What are some things we ought to learn:
First, no one, other than Jesus, and only Jesus is our Savior. The rest of us are broken, flawed and only a few steps away from sin. Even the best dad in the world or the perfect spouse, has moments, issues and a history with the devil that did not end well. Our hope and our faith is not in the church building. It’s not in the people we worship with, even though we love them. It is in the Lord. Jesus saves. Only Jesus is perfect.

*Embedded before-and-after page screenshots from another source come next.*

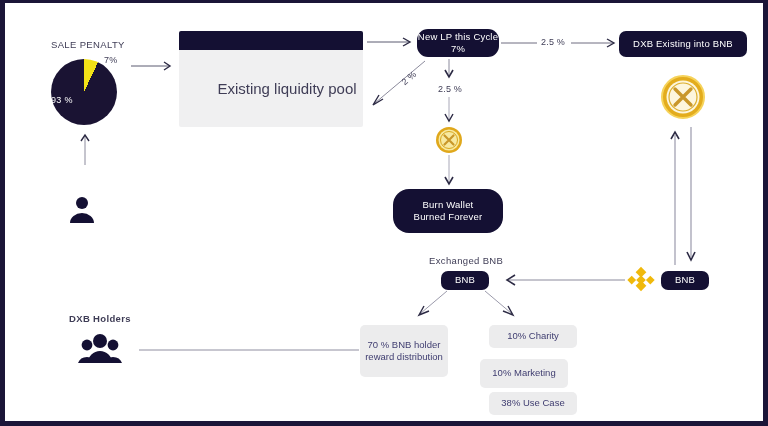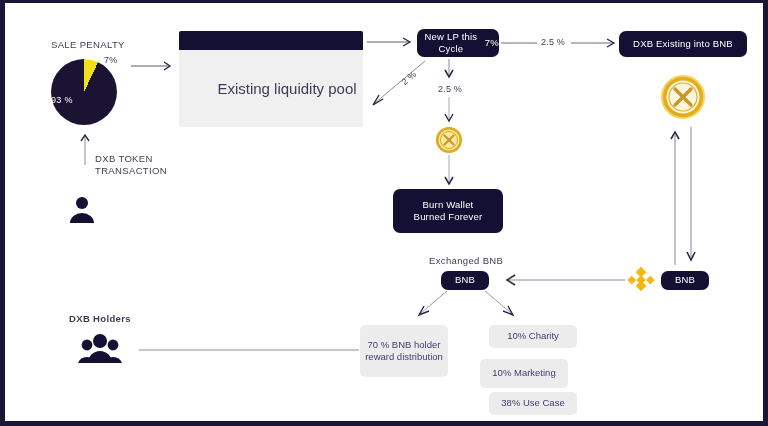"New LP this Cycle" div.abs { border-radius: none -> 11px; flex-direction: row -> column }
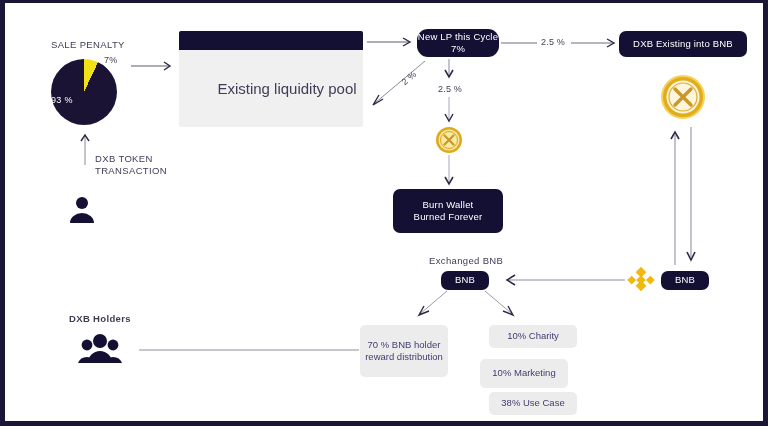"DXB TOKEN" div.abs { html: <div>DXB TOKEN TRANSACTION</div> -> none }
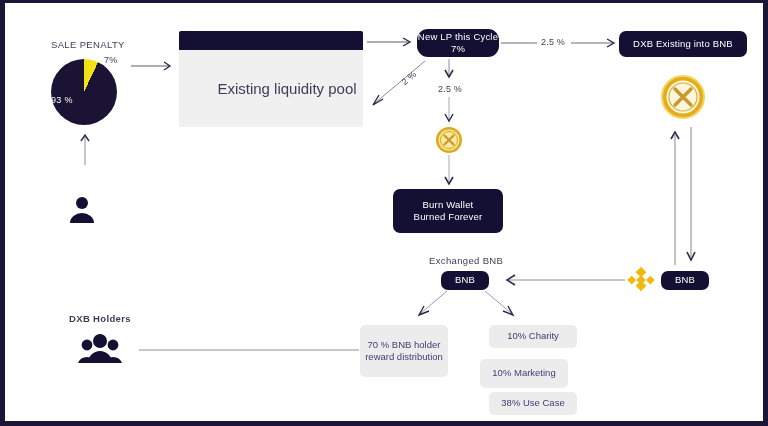"Burn Wallet" div.abs { border-radius: none -> 16px }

Second, maybe God put this story of Noah in the Bible so we wouldn’t get the idea that Noah was perfect. He’s not better than you and you are not better than he is. David had his adultery. Abraham lied. Peter denied and later played favorites. Samson had his women. Rahab was a prostitute. The hall of fame list drawn from Hebrews 11 are of people who believed but struggled. We are not any different.
Third, maybe God put this story of Noah in the Bible to keep you from being discouraged about yourself. Yes, Noah obeyed God and built the ark. But Noah also got drunk. Yet, there he is in Hebrews 11 as one who found approval with God. Noah got drunk, but there is no indication that he became a drunkard. There is no reason to believe that he no longer sought the Lord. You and I fumble. Sometimes we fumble at the worst time. Sometimes our fumbles hurt others and cause others to be disillusioned. It is easy to beat ourselves up and to feel that God has no place for someone like us. But then there is Noah. Then there is David. Then there is Rahab. Then there is Samson. And, where do we find all those names, together in Hebrews 11 as believers who gained approval of God.
Fourth, maybe God put this story of Noah in the Bible as a reminder and a warning to us. There is no need to walk in these same steps as Noah did. The drinking likely lead to the uncovering of himself. Drinking will do that. It affects a person by taking away the safe guards that are designed to keep us pure, decent, modest and holy. Remove those safe guards and you’re likely to remove your clothes. It’s amazing to see so many young people getting caught up in the fad of drinking and going to wine tastings. That generation is into fitness and health and there is simply nothing good about getting drunk. Spiritually, medically, morally, emotionally—alcohol is a train that is rapidly heading towards a brick wall. There’s going to be a crash and it won’t be pretty. And, with this in our Bibles, we don’t have to do what Noah did. It didn’t turn out well then and it won’t turn out any better for us.
Finally, when leaders disappoint, don’t give up on them. Leaders need help to. The preacher needs a shepherd. The shepherds need shepherding. Now, when a person tries to justify sin, excuse sin and continue in sin, then there is a problem—a real problem. Now, it’s a major trust factor and faith issue. Those folks need to step aside and have “come to Jesus” meeting. But others slip now and then. They feel terrible when it happens. They seek the Lord for forgiveness. Yet everyone knows about the slip. Can they still lead? Should they still lead? We must be careful that we do not set ourselves up for a big failure. It can lead toward sinless perfection, which we will never find in each other. So, the reality is, your elders sin. Your preachers sin. You sin. Help each other. Build each other up. Don’t excuse the sin. Don’t treat it as if nothing bad happened, because something bad has happened. But deal with the sin and don’t destroy the person. Crucify the wrong and not the person. Make the heart stronger and better.
Say it ain’t so, Joe. Some times, it is so. And, with that we must help, forgive and restore.